Abel Barbin, né Herculine Barbin, ( - 13 mars 1868[1]) est une personne intersexe française assignée femme à la naissance, et réassignée homme une vingtaine d'années plus tard après un examen médical.

Biographie[modifier | modifier le code]

Les informations concernant sa vie viennent des Mémoires qu'il a écrits. Adélaïde Herculine Barbin naît à Saint-Jean-d'Angély en 1838. Considérée comme une fille, l'enfant est élevée comme telle, et ses parents prennent l'habitude de l'appeler Alexina[2]. Sa famille est pauvre, son père est sabotier et habite rue de Jélu, mais Alexina reçoit une bourse pour étudier à l'école appartenant à un couvent d'Ursulines. Là, elle tombe amoureuse d'une condisciple de famille aristocratique. Se considérant comme une fille peu attirante, elle se rend la nuit, dans la chambre de son amie, ce qui lui vaut des punitions. En 1856, à dix-sept ans, Barbin commence des études dans une école normale tenue par des religieuses pour devenir institutrice. À la puberté, elle n'a pas de règles et son torse reste plat. Sa voix est celle d'une femme, avec parfois des intonations masculines. Le dessus de ses lèvres, ainsi que ses joues et ses bras sont couverts d'un léger duvet.

Alexina obtient en fin 1857 un poste d'adjointe dans une école de jeunes filles et tombe amoureuse d'une des filles de la directrice du pensionnat, « Sara », qui s'occupe des classes inférieures[3]. Ses soins se changent en caresses et le couple devient des amants. Cette situation dure toute l'année scolaire suivante et les amants font « le doux rêve d'être à jamais l'un à l'autre[4] ». En août 1859, Alexina quitte Sara pour aller revoir sa mère durant les vacances. À son retour, des rumeurs commencent à circuler au sujet de leur liaison.

Barbin souffrait alors de douleurs intenses à l'aine dues à la non-descente du testicule gauche. Un premier médecin, l'ayant examiné en présence de la mère de son amante, s'abstient de dévoiler son secret[3]. Finalement, Barbin avoue sa condition à l'évêque de La Rochelle et Saintes, Jean-François Landriot. Celui-ci lui demande l'autorisation de rompre le secret de la confession pour envoyer un médecin l'examiner. Lorsque le Dr Chesnet l'examine, en 1860, il se rend compte que, même si Barbin a un petit vagin fermé ainsi qu'une vulve et des grandes lèvres, il est physiquement de sexe masculin et possède un très petit pénis avec des testicules capables d'éjaculation nocturne[5]. En termes médicaux, il s'agit d'un « pseudo hermaphrodisme masculin »[3]. Barbin retourne alors dans la famille de Sara afin de prendre congé sans engendrer de scandale, tout en se gardant d'avouer à la mère de Sara la nature exacte de ses relations avec sa fille : « Le secret de notre amour devait mourir entre Dieu et moi[6]. »

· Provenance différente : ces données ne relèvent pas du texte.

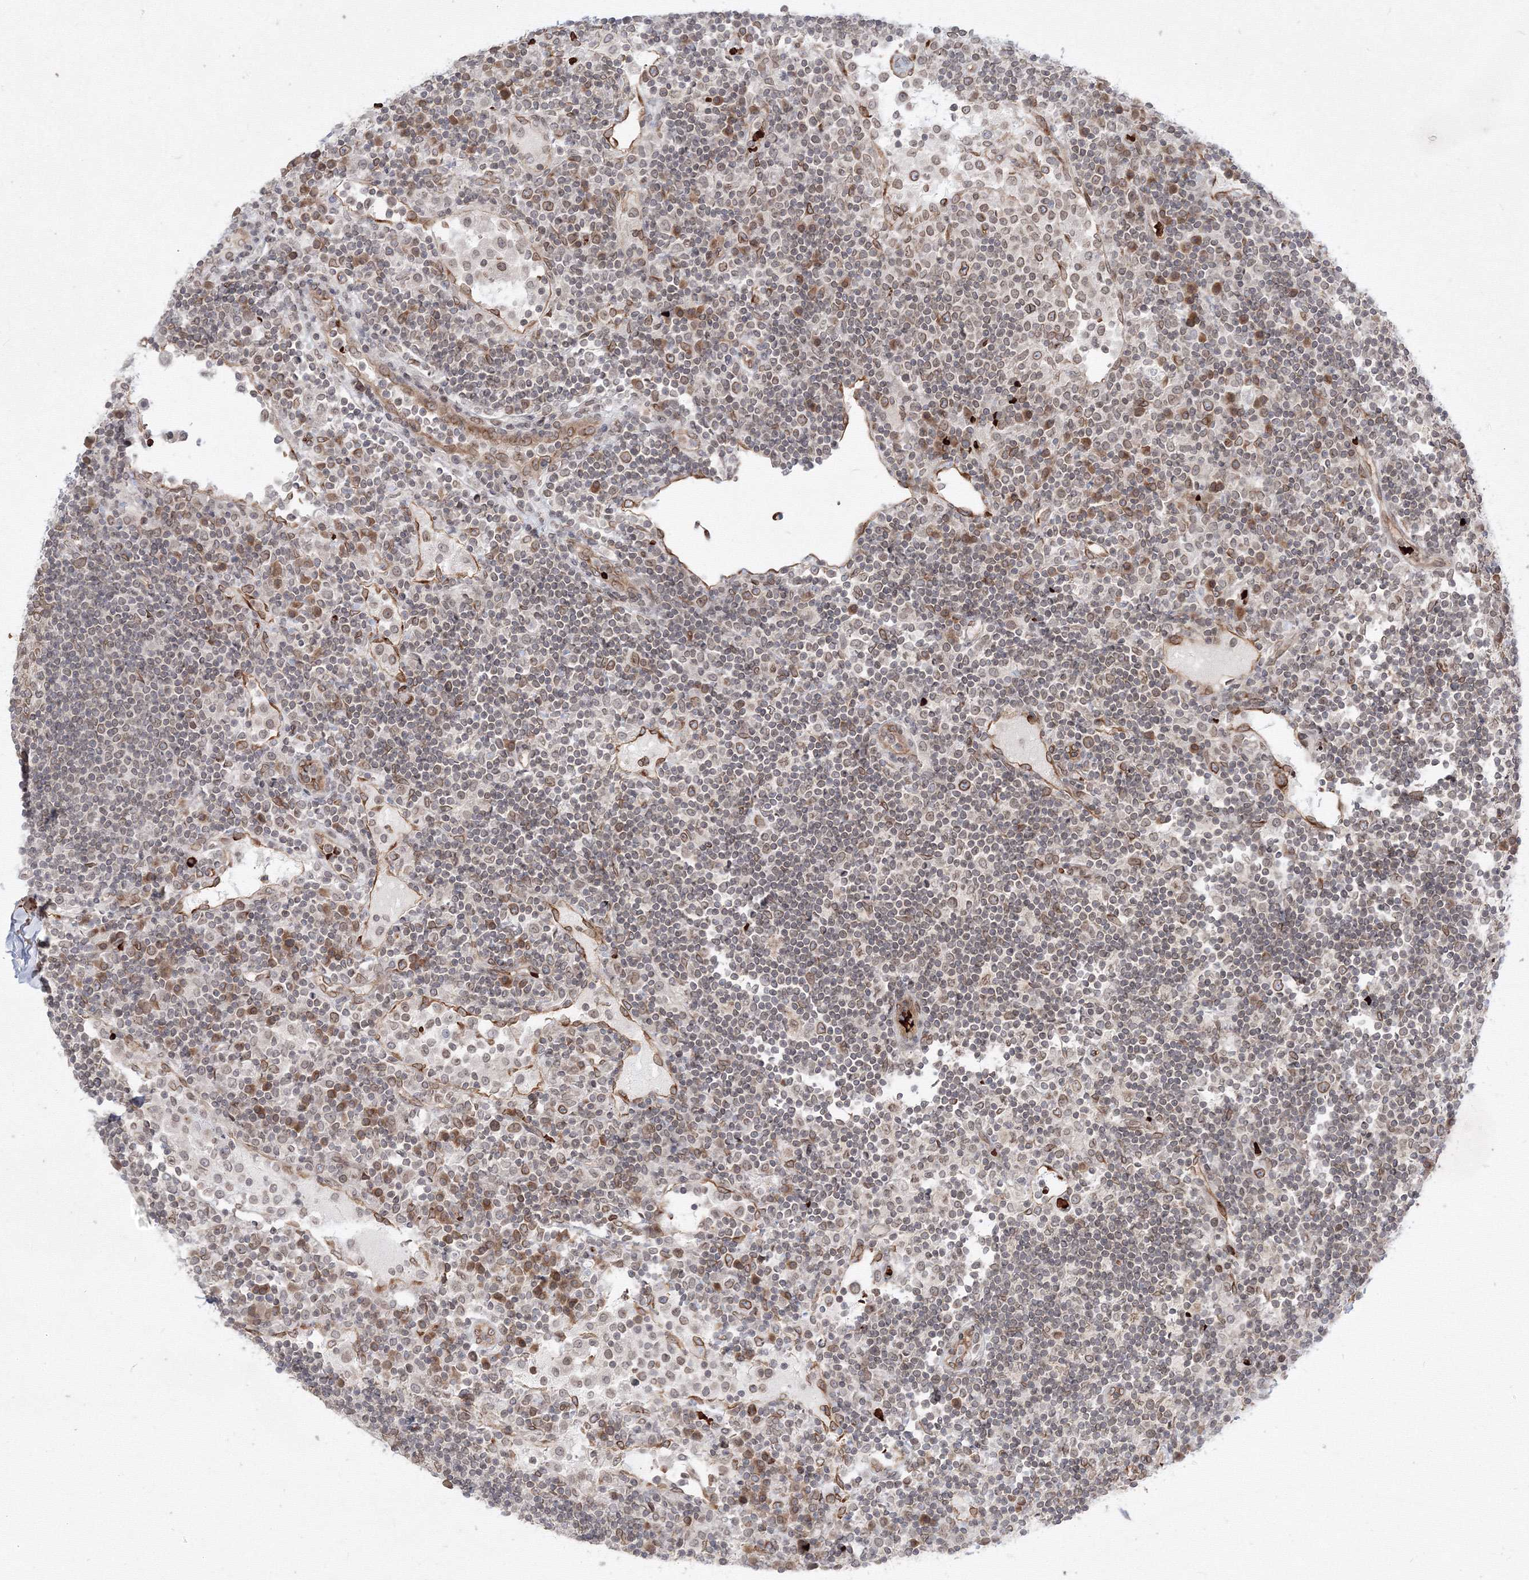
{"staining": {"intensity": "weak", "quantity": "<25%", "location": "cytoplasmic/membranous,nuclear"}, "tissue": "lymph node", "cell_type": "Non-germinal center cells", "image_type": "normal", "snomed": [{"axis": "morphology", "description": "Normal tissue, NOS"}, {"axis": "topography", "description": "Lymph node"}], "caption": "Lymph node stained for a protein using IHC exhibits no staining non-germinal center cells.", "gene": "DNAJB2", "patient": {"sex": "female", "age": 53}}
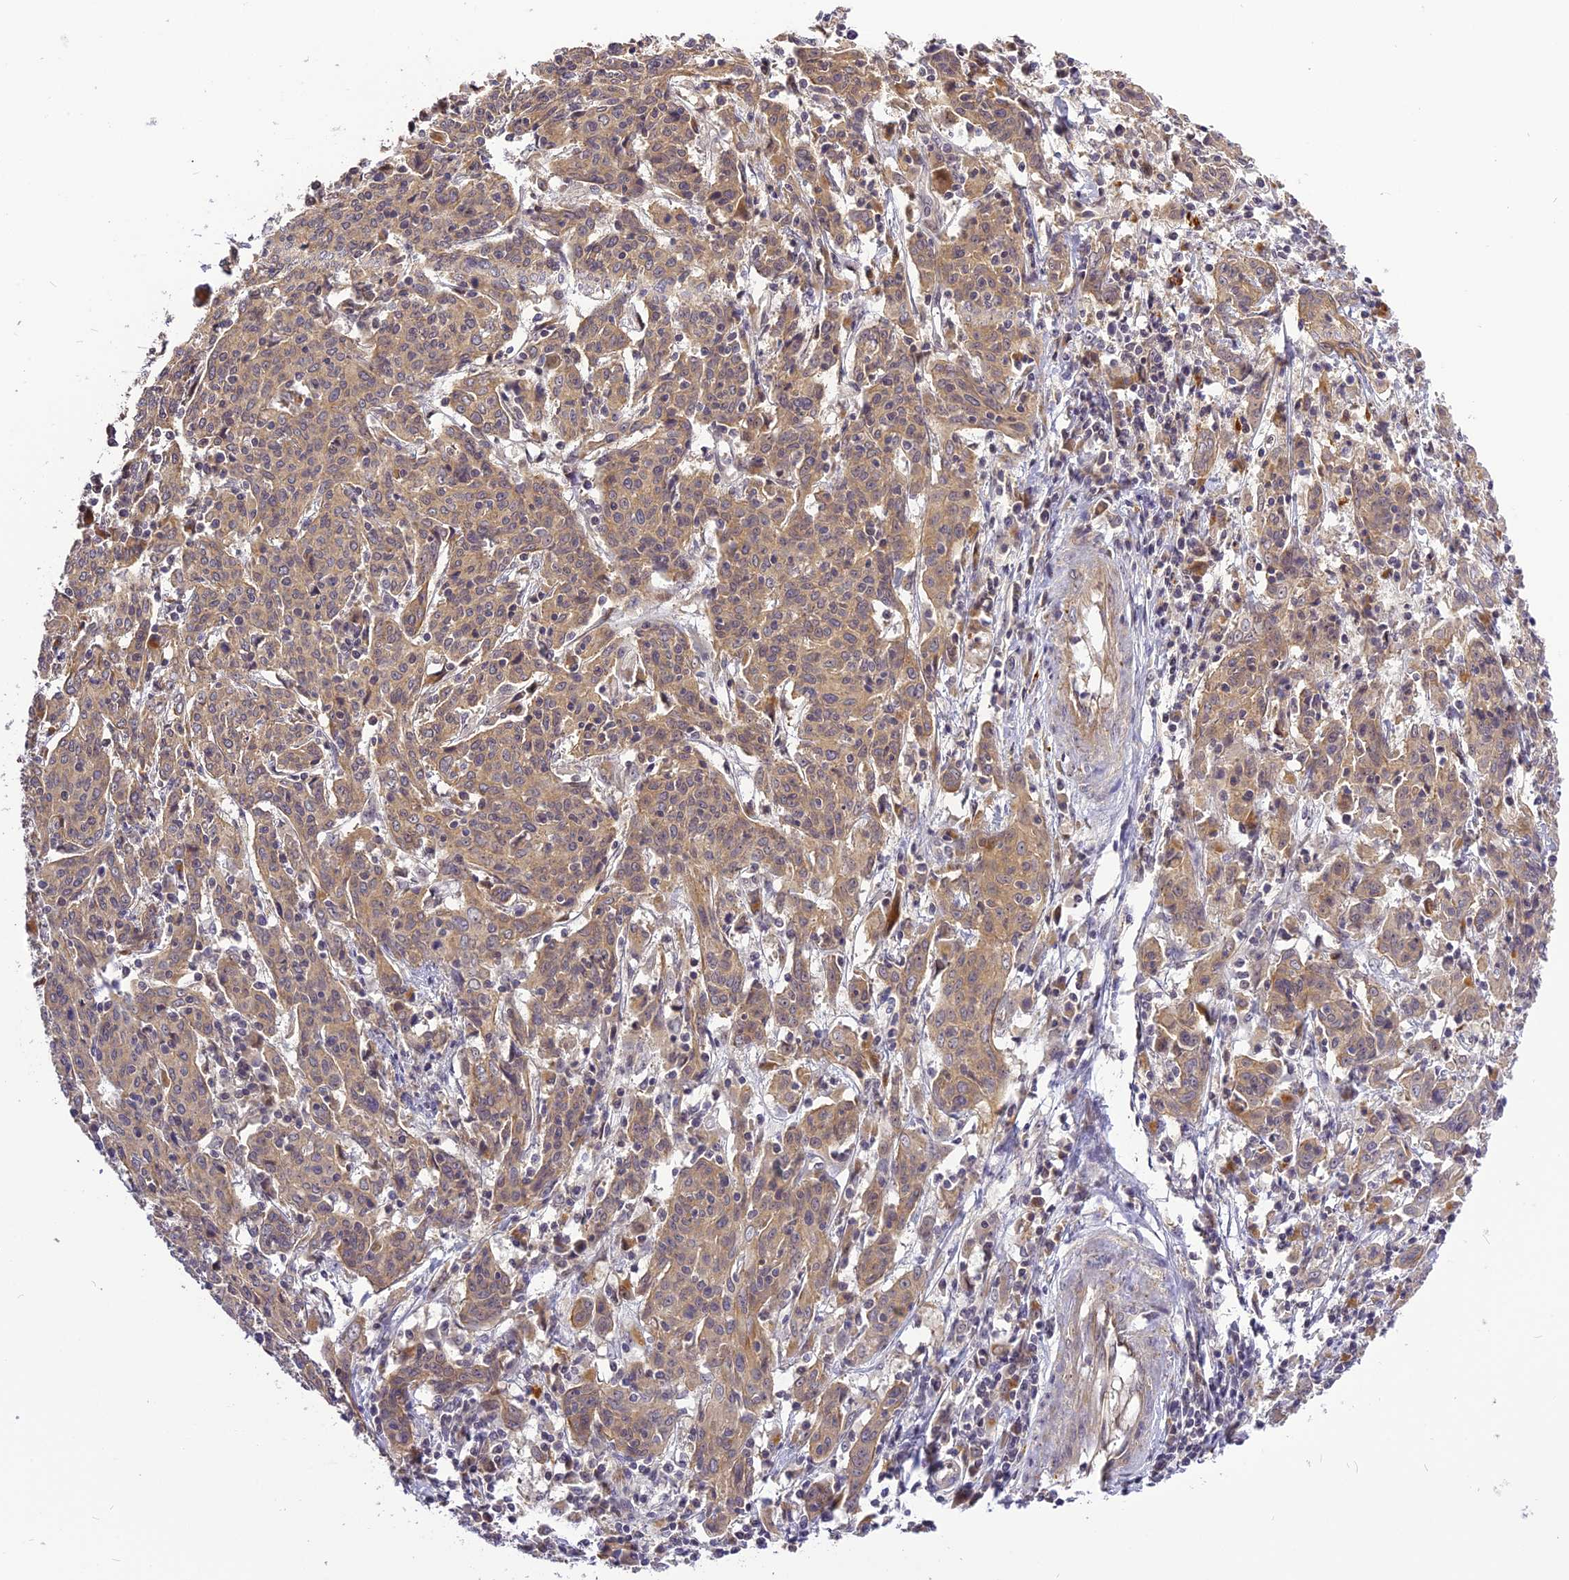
{"staining": {"intensity": "moderate", "quantity": ">75%", "location": "cytoplasmic/membranous"}, "tissue": "cervical cancer", "cell_type": "Tumor cells", "image_type": "cancer", "snomed": [{"axis": "morphology", "description": "Squamous cell carcinoma, NOS"}, {"axis": "topography", "description": "Cervix"}], "caption": "Protein analysis of squamous cell carcinoma (cervical) tissue demonstrates moderate cytoplasmic/membranous positivity in about >75% of tumor cells.", "gene": "FNIP2", "patient": {"sex": "female", "age": 67}}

Barbin est âgé de 21 ans quand une décision juridique fait de lui officiellement un homme[7],[8]. Il change son nom en celui d'Abel Barbin et le fait est mentionné dans la presse départementale et même parisienne, alimentant des commentaires odieux sur son ancienne amante[8]. Il se voit condamné à la solitude : « Avoir une âme de feu et se dire : Jamais une vierge ne t'accordera les droits sacrés d'un époux[9]. »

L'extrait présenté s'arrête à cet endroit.